Back in February, Fangraphs declared that it would require a strong case for a team to pass over Ray as the first position player selected should Ray put together an 18 homer, 40 stolen base season while also refining his approach. Guess what: Louisville is on its way to the NCAA tournament as the No. 2 overall seed, and Ray is remarkably close to those two numbers while also sporting a much better K/BB mark:

In a draft class that features no obvious first choice among the available position players, this track record of performance and adjustment-making is an advantage Ray holds over his peers. Consider, for example, his closest rival and Florida center fielder Buddy Reed, another five-tool talent with a similar ceiling who has likewise improved, but whose production lags by comparison. When parsing players who grade equally on tools, rounding up on the guy who’s proving, empirically, that he adjusts to higher competition is a difference-maker. Ray keeps learning and adapting, quickly and significantly.

What should the Reds do?

On the surface, Ray appears to be simply another shade of other college hitters we've profiled here recently, flashing a well-developed bat but a questionable ceiling.

Once some digging gets done, though, Ray may actually have what it takes to challenge Kyle Lewis and Nick Senzel as the best position prospect out of the college ranks. His athleticism is largely unrivaled, and has long been what makes him resonate with scouts.
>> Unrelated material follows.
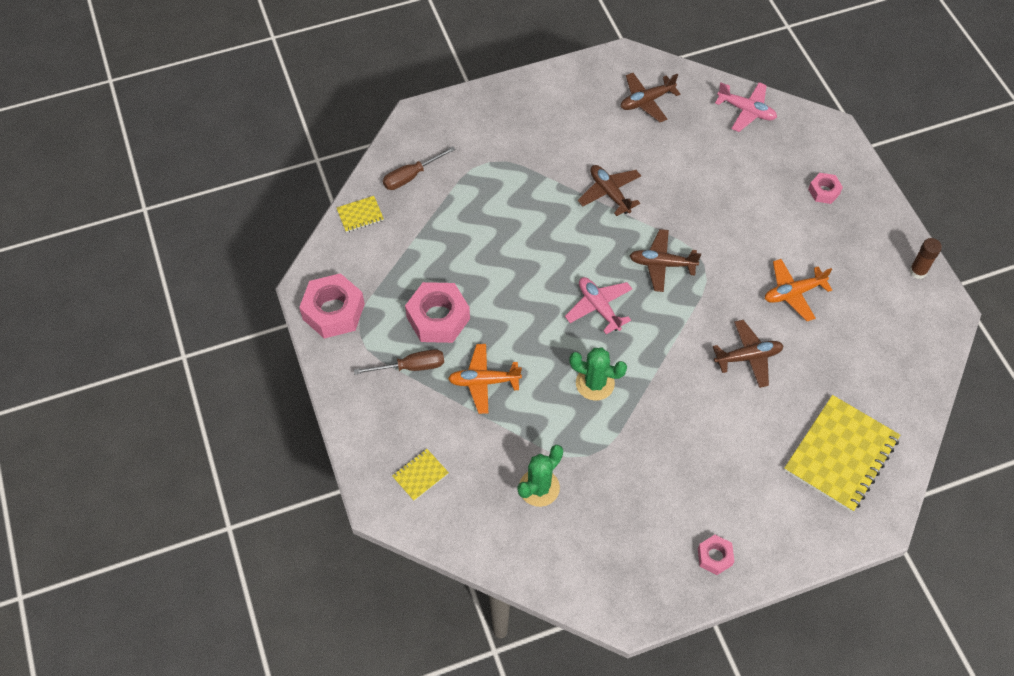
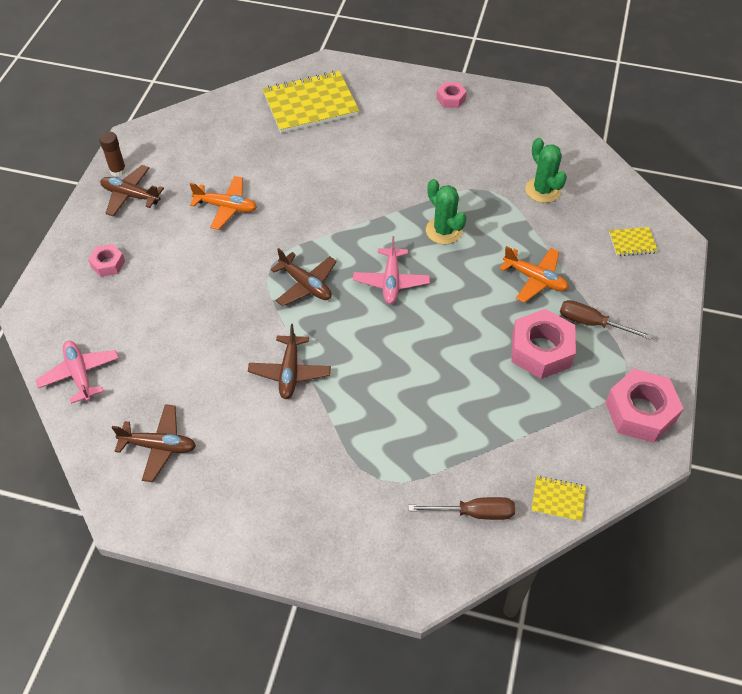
camera: 145 degrees left, 5 degrees down
(539, 488) = (543, 190): green cactus -> green cactus turned 75 degrees clockwise
(748, 357) = (309, 186): brown plane -> brown plane (130, 195)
That athleticism seems to have translated into an ability to improve his game on seemingly every level throughout the time he's been at Louisville, and if that follows him into professional baseball, it could turn him into a top five prospect someday.

The issue with college bats in this year's draft is the ceiling, and for me, nobody's ceiling is as high as Ray's. It doesn't mean he'll reach it, or even come close to it. But when looking at the tools he has, and the adjustments and corrections he's made, it's tough not to be impressed. I personally would be surprised if the Reds snagged him at No. 2, but it wouldn't be a disappointment. Even with his projectability, his floor seems fairly high, and he could be a key puzzle piece in the Reds' rebuild, even if he doesn't develop into a perennial All-Star.

What can I say? Successful college bats can be extremely fickle. We could be looking at a guy with a .275/.350/.480, 20 homer, 40 stolen base peak, we could be looking at an athletic, speed-power combo journeyman. It's up to the Reds' scouts to figure out which one is the stronger possibility, and if it's enough to warrant a No. 2 overall selection, especially over one of the high-ceiling arms in this draft. Again, I'm not envious of whoever has to make this decision.